● **What is expected**
Gather all lines in the records below that include the word "hand".

● **Supplied data**
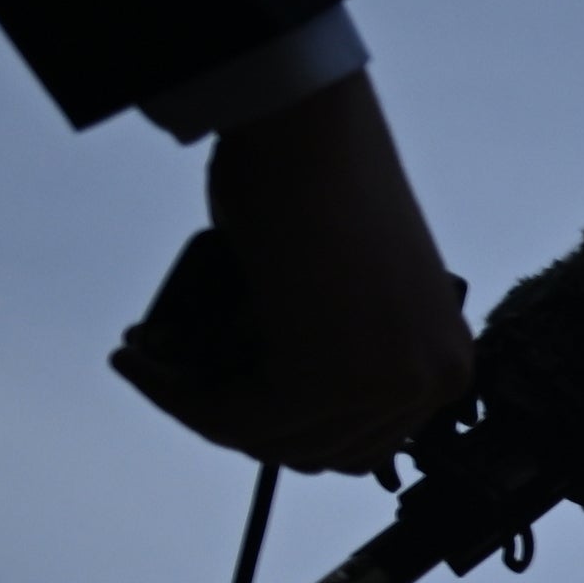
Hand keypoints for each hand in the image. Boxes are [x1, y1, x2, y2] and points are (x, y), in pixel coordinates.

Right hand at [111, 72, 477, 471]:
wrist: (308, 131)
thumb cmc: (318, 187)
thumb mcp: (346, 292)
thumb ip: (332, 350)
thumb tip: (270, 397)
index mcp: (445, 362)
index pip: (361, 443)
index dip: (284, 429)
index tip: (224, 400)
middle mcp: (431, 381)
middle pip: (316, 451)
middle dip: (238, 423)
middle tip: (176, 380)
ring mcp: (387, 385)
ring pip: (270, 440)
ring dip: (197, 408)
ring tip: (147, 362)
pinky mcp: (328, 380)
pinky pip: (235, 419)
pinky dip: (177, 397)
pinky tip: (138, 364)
---
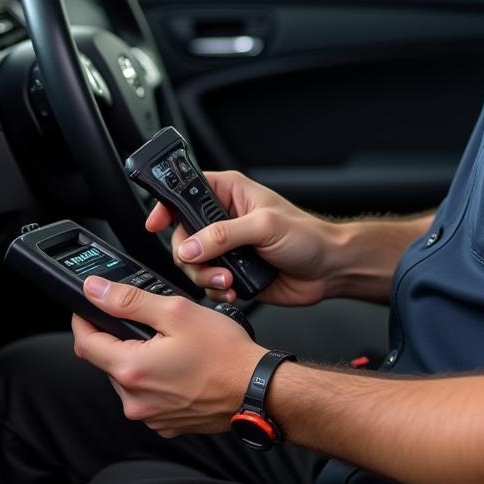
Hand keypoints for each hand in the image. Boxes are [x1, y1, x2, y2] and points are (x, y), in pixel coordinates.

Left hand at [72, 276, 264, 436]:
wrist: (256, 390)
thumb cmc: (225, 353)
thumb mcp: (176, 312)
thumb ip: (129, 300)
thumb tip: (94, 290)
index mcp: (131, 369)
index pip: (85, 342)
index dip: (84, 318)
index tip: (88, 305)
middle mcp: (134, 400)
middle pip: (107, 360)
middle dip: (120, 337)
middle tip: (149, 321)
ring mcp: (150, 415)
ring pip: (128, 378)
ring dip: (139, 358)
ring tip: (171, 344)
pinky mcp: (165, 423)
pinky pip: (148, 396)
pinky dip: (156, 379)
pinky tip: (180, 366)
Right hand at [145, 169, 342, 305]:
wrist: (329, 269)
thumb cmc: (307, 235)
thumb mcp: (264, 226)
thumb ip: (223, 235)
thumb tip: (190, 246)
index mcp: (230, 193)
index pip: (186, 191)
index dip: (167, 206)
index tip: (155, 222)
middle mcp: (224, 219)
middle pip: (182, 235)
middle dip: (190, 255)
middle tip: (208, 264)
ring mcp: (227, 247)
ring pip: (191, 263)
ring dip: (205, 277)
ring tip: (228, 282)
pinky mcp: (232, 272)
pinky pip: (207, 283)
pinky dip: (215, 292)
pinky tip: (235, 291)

● **Solution below**
Hand keypoints for each hand in the image. Boxes are [x1, y1, x2, y2] and points are (x, y), in pixel coordinates.
Right hand at [111, 72, 477, 471]:
Hand keypoints for each hand in the image. Boxes are [x1, y1, x2, y2] and points are (x, y), in pixel coordinates.
Left hand at [72, 276, 264, 436]:
Right hand at [145, 169, 342, 305]:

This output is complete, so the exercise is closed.